Low inventory can hurt UGG brand sales in Q4, company says
Plans to wind down Koolaburra brand this year
Margins jump on more full-price sales
Updates from the conference call throughout
By Juveria Tabassum
Jan 30 (Reuters) - Deckers Outdoor's DECK.N annual sales forecast raise fell short of investors' lofty expectations following a strong holiday quarter, sending the UGG boots maker's shares tumbling in extended trade.
The company also said it would wind down its Koolaburra brand, just months after selling its casual sandal and slip-ons footwear brand Sanuk to focus on Hoka and UGG.

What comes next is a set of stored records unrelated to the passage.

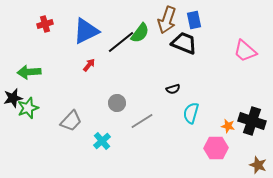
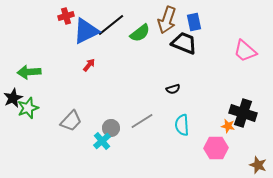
blue rectangle: moved 2 px down
red cross: moved 21 px right, 8 px up
green semicircle: rotated 15 degrees clockwise
black line: moved 10 px left, 17 px up
black star: rotated 12 degrees counterclockwise
gray circle: moved 6 px left, 25 px down
cyan semicircle: moved 9 px left, 12 px down; rotated 20 degrees counterclockwise
black cross: moved 9 px left, 8 px up
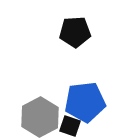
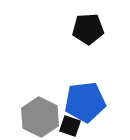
black pentagon: moved 13 px right, 3 px up
gray hexagon: rotated 6 degrees counterclockwise
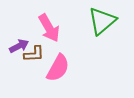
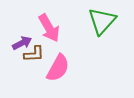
green triangle: rotated 8 degrees counterclockwise
purple arrow: moved 3 px right, 3 px up
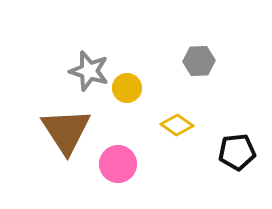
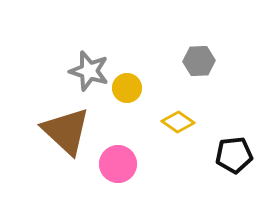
yellow diamond: moved 1 px right, 3 px up
brown triangle: rotated 14 degrees counterclockwise
black pentagon: moved 3 px left, 3 px down
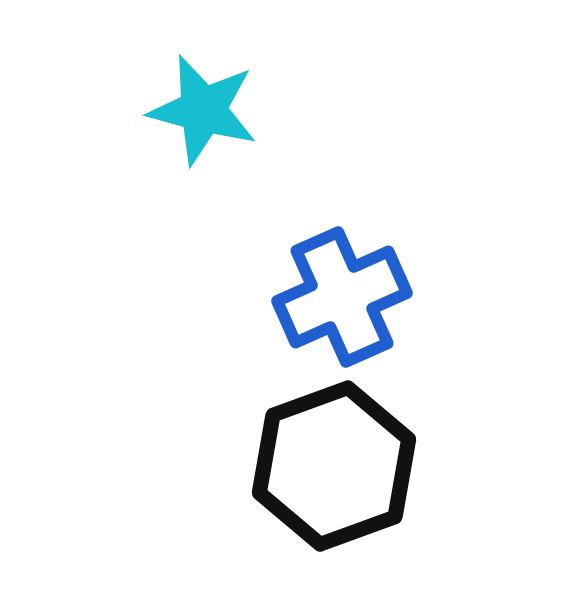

The strength in demand for the two brands has allowed Deckers to continue selling them at full price despite a deal-heavy holiday season. Their growing popularity has also helped gain market share from bigger rival Nike.
The company's stock slumped 16% in extended trade after hitting a record high in Thursday's session.
Sales for UGG, which constituted 68% of the company's total revenue in the third quarter, grew 16%.
Deckers' quarterly revenue rose 17% to $1.83 billion, beating analysts' average estimate of $1.73 billion, according to data compiled by LSEG. Its margin jumped to 60.3%.
However, lower available inventory for the UGG brand in the fourth quarter could limit sales, company executives warned on a post-earnings call.
Deckers raised its annual net sales forecast for a second time this year. It now expects an increase of about 15%, up from a close-to-12% rise forecast previously. Its new forecast was in line with Wall Street estimates.
"The guidance looks pretty conservative and considering the beat, it's bit of a negative read into the out quarter," said Drake MacFarlane, an analyst at MScience. "Given the magnitude of the beat, it's not a really good read for the remainder of fiscal 2025."
The success of Hoka and UGG has helped Deckers post double-digit revenue growth for nearly seven quarters.
Markdowns could increase for Hoka in the fourth quarter, executives said, as the company moves more inventory ahead of new product launches for the banner this month.
Net sales for Hoka increased 23.7% in the holiday quarter, less than the 34.7% growth reported in the second quarter.
Sales at the company's Teva banner and its other brands fell 6% and 16.6%, respectively.
Deckers expects annual earnings per share of $5.75 to $5.80, compared with its prior forecast of $5.15 to $5.25.